Clawback at the SEC?: In a recent post (here), I discussed a recent federal district court decision upholding the right of the SEC under Section 304 of the Sarbanes Oxley act to clawback bonus compensation from corporate executives whose companies later restated the financials on which the bonus compensation was based, even though the executives were not involved in or even aware of the misconduct that led to the restatement . In affirming the policy justifications for the SEC’s clawback authority, the district court judge noted that the executive “should have been monitoring the various internal controls to guard against such misconduct” and that it was there failure to ensure that proper controls were in place that allowed the misconduct to occur. The court added that “where, as here …corporate officers are asleep on their watch,” they are liable for a penalty that is limited to the amounts of their bonus compensation.

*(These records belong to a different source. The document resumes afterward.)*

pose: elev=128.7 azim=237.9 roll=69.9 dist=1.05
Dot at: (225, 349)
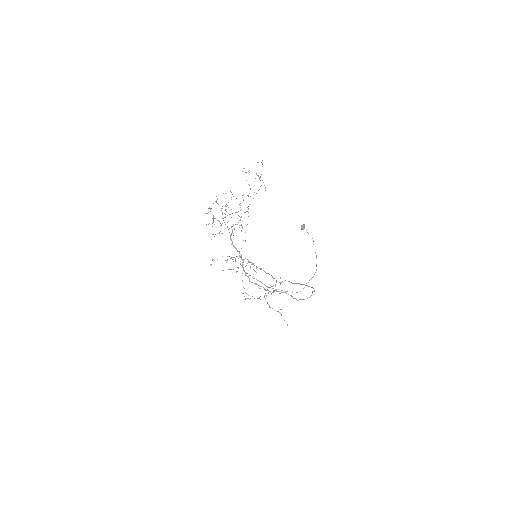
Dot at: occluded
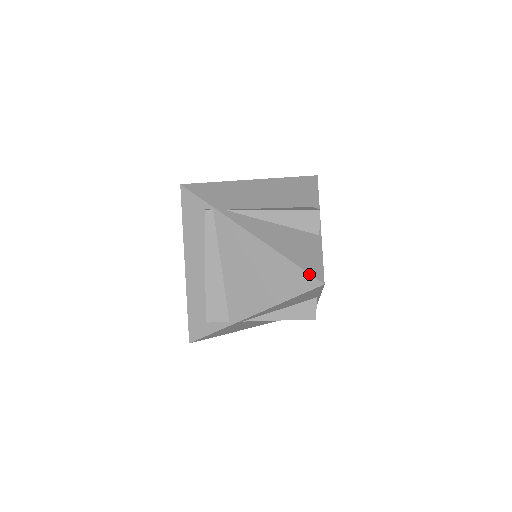
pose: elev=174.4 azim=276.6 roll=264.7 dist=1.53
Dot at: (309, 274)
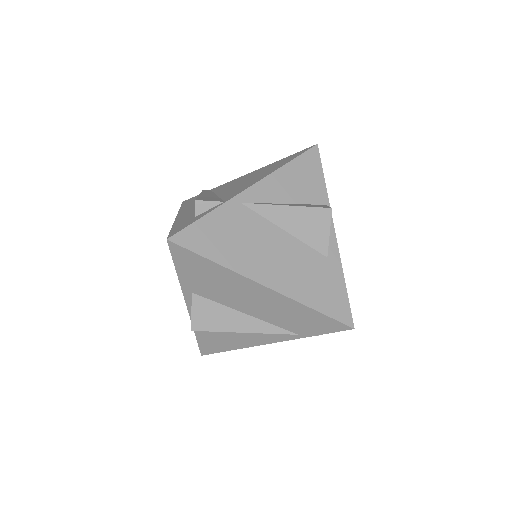
Dot at: occluded
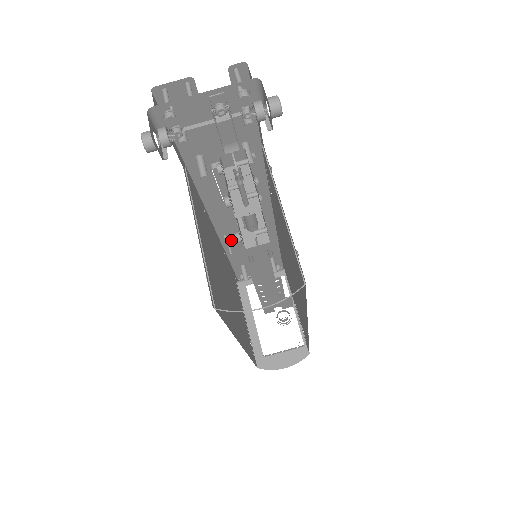
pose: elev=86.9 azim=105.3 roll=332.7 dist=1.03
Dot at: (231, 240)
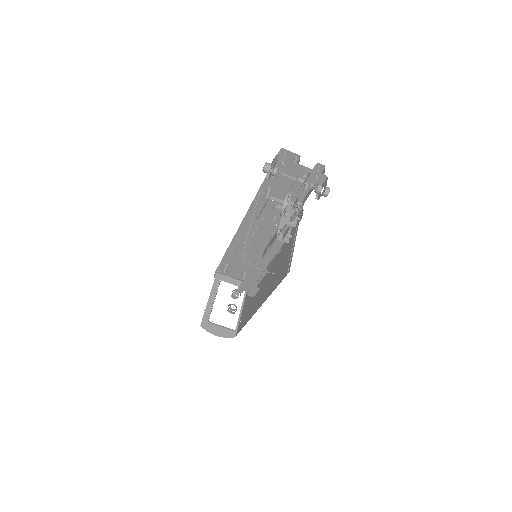
Dot at: (238, 243)
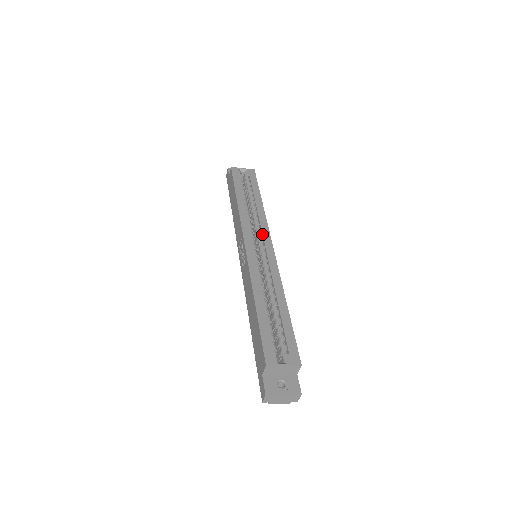
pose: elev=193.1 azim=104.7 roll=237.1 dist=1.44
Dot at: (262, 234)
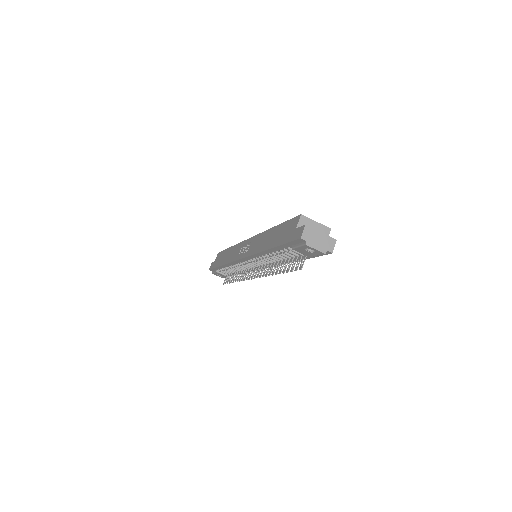
Dot at: occluded
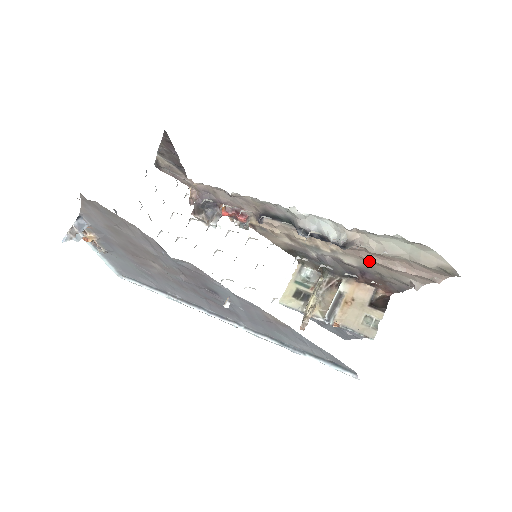
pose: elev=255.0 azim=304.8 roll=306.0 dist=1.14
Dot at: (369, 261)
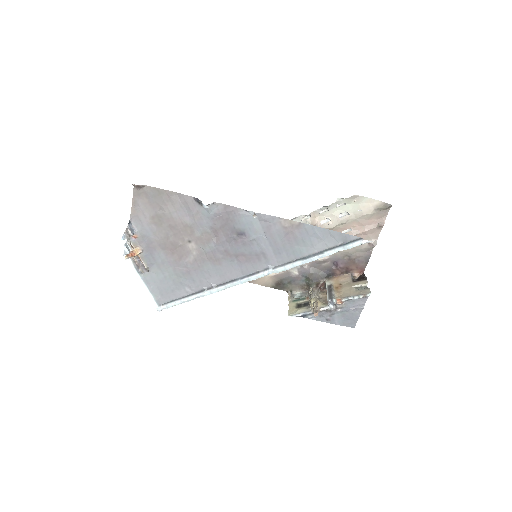
Dot at: occluded
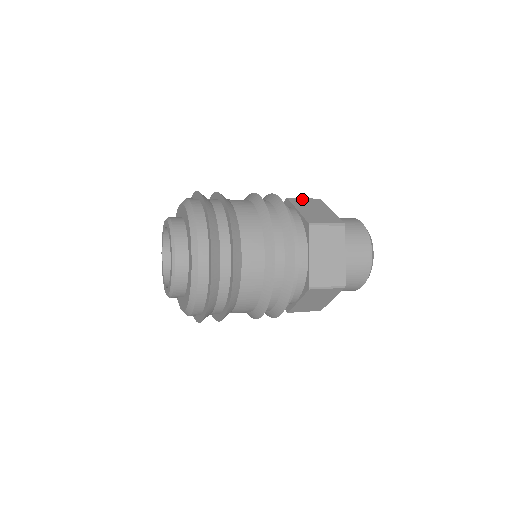
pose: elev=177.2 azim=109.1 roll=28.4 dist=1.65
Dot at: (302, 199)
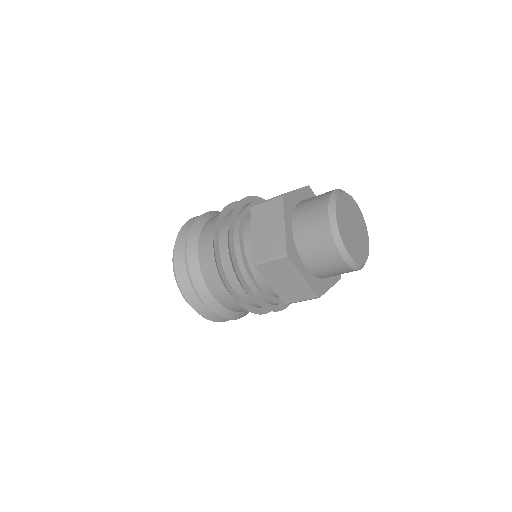
Dot at: occluded
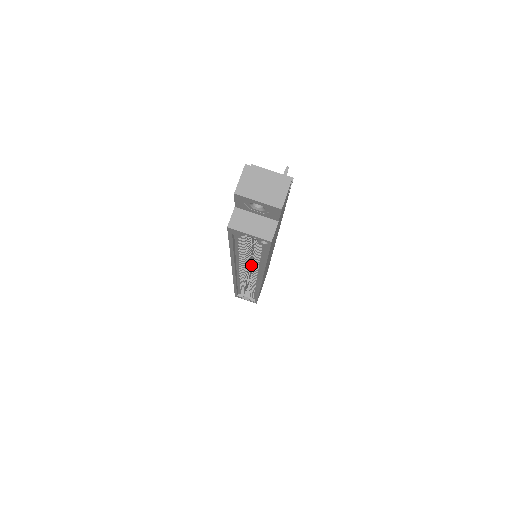
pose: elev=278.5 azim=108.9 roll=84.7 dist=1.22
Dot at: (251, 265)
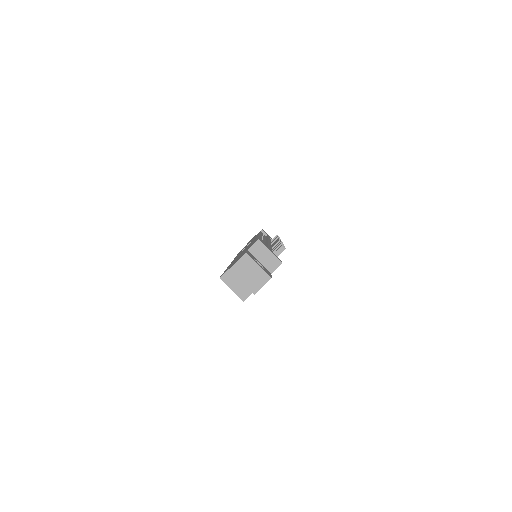
Dot at: occluded
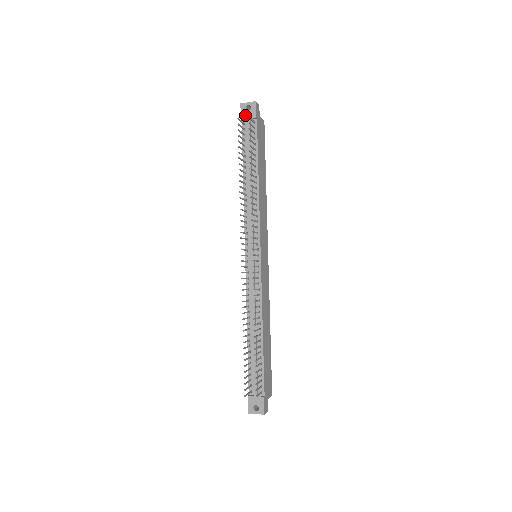
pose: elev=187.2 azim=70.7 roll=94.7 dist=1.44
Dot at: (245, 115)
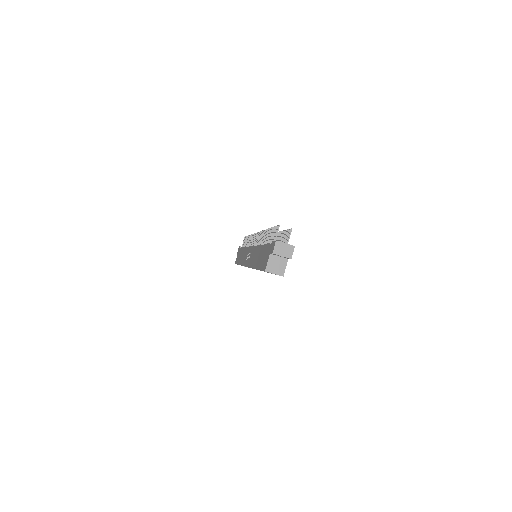
Dot at: occluded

In a November 28, 2012 post on his eponymous blog, UCLA Law Professor Stephen Bainbridge makes the provocative suggestion that in light of these principles perhaps the compensation of departing SEC chair Mary Schapiro should also be clawed back. Schapiro’s announcement that she is stepping down “raises the question of why she gets a free ride on precisely the same sort of conduct for which corporate executives are subject to having their pay clawed back.”


In support of this suggestion, Bainbridge cites the findings of the Government Accountability Office, which “consistently found that the SEC’s internal controls are seriously flawed.” Bainbridge also cites recent whistleblower allegations of misconduct at the agency. Bainbridge asserts that “at the very least, Mary Shapiro has been asleep at the switch while the SEC has continually failed to remediate serious internal control deficiencies that the SEC would never tolerate in a private company.” Bainbridge concludes by asserting that:


If clawing back executive pay is necessary to give corporate executives "an incentive for (officials) to be diligent in carrying out" their duties over corporate internal controls, maybe clawing back government official pay when they "are asleep on their watch,” would give future SEC chairs the necessary incentive to avoid Schapiro’s manifold failures to fix the SEC’s internal problems


Readers may also be interested in Bainbridge’s take on the Wall Street Journal trading plan article I discussed above; Bainbridge writes about the Journal article “In what may be the dumbest piece of reporting I’ve seen in a while, the Wall Street Journal offers up a breathless "expose" showing that corporate insiders often beat the market when trading in their own company’s stock. This is "news"?”